Redesign gives new life to men's magazines

A glimmer of hope shone through in the men’s sector, with two titles proving that a well-thought-out redesign can turn things around.

The results of Esquire’s award-winning redesign under new editor Jeremy Langmead were clear, with the title posting a 14 per cent rise year on year to 59,800. Langmead, who previously edited Wallpaper* and claimed he hadn’t been reading men’s magazines, set about creating a title for ‘newspaper-reading men”.

Natmag’s investment in the marketing of the new-look title incorporated this idea, with advertising running in the national press, as well as subscriptions pushed at a discount rate.

Although Bauer Consumer Media’s men’s monthly FHM may have seen a 15.1 per cent year-on-year decline, the results of its ‘grown-up’new look, launched last autumn, were seen in its 1.1 per cent rise period on period – the first in six periods. Managing director of Men’s Lifestyle at BCM, Rob Munro-Hall, said that the repositioning of the magazine so that it was no longer chasing the weeklies had already paid off.

Stablemate Arena has yet to see the effect of its ‘high-fashion’new look under former Sunday Times writer Giles Hattersley, which was unveiled three months ago.

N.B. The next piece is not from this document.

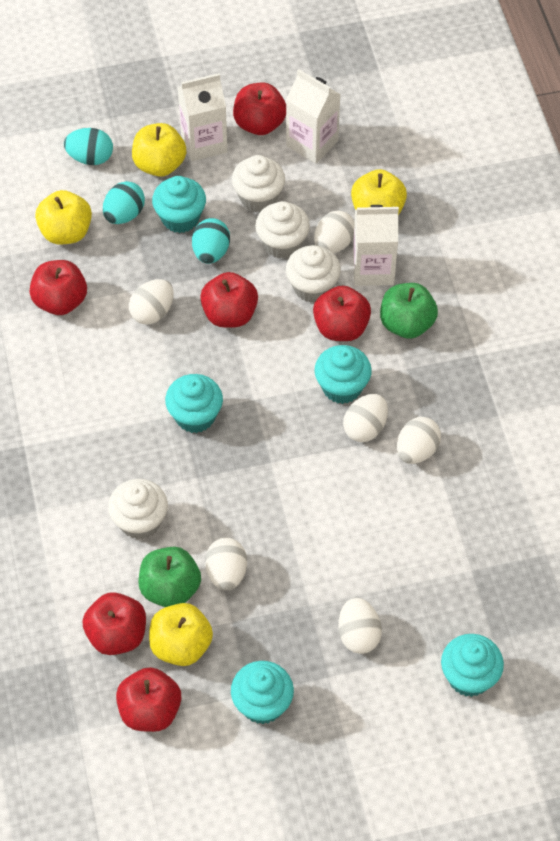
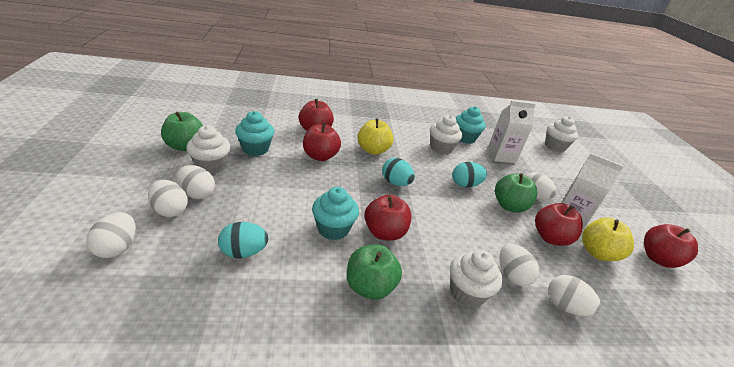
green apple: [138,547,201,607] [380,283,438,339] = 2 -> [161,112,203,151] [347,245,402,300] [495,173,537,213] = 3
red apple: [30,260,87,315] [83,592,146,655] [116,667,181,732] [200,272,258,328] [233,83,286,135] [313,286,371,341] = 6 -> [299,99,334,131] [303,123,341,161] [365,195,412,241] [535,203,583,246] [644,224,698,268] = 5
turquoise cupcake: [152,176,206,233] [165,374,223,433] [231,661,294,724] [314,345,372,404] [441,634,504,697] = 5 -> [235,111,274,156] [312,187,359,240] [456,106,486,144] = 3
white carton: [178,73,228,161] [286,69,341,164] [353,205,399,286] = 3 -> [487,101,536,163] [562,153,623,232] = 2
yellow apple: [35,190,92,244] [132,123,186,177] [149,603,213,666] [351,169,407,215] = 4 -> [357,118,394,155] [582,218,634,261] = 2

The title’s circulation dropped 27 per cent year on year, but Munro-Hall claimed that the new-look issues had seen a rise.

‘The figures are a disappointment but I think they have to be seen in the context of how some of the other men’s titles have performed,’said Munro-Hall, who also quashed rumours that the magazine would be sold.

Worst hit in the sector was Dennis’s Maxim, down 40.3 per cent to 78,463 – partly due to the title being disallowed from exporting after the sale of Dennis’s US arm, which included the Maxim International title.

New editor Michael Donlevy is putting his confidence in the new-look Maxim, unveiled this month, which follows closely in the footsteps of FHM away from competing with the flesh-loving weeklies, Nuts and Zoo. Among these, IPC’s Nuts maintained its lead – it was down 8.5 per cent year on year to 270,000, compared to Zoo’s12.5 per cent drop to 179,000.

Loaded, the last monthly on the newsstand to keep a high-breast count, had another disappointing year-on-year decline of 29.9 per cent. IPC Ignite publishing director Jo Smalley insisted that the period-on-period drop of 4.5 was cause for optimism.

GQ editor Dylan Jones claimed that his high-end title and Natmag’s Men’s Health were the real winners. Despite dumping a hefty percentage of its bulks (from 6852 to 1210), GQ had still seen a 1.6 per cent year-on-year increase. Men’s Health posted its 12th consecutive year-on-year increase of 240,315. 

‘I think that [mainstream] sector of the men’s market is in terminal decline,’said Jones. ‘The only two magazines to put on serious figures are GQ and Men’s Health and that’s because we offer very particular types of content. You’re either a downmarket lads’ mag like FHM and Zoo, or you’re a copycat title like Esquire.”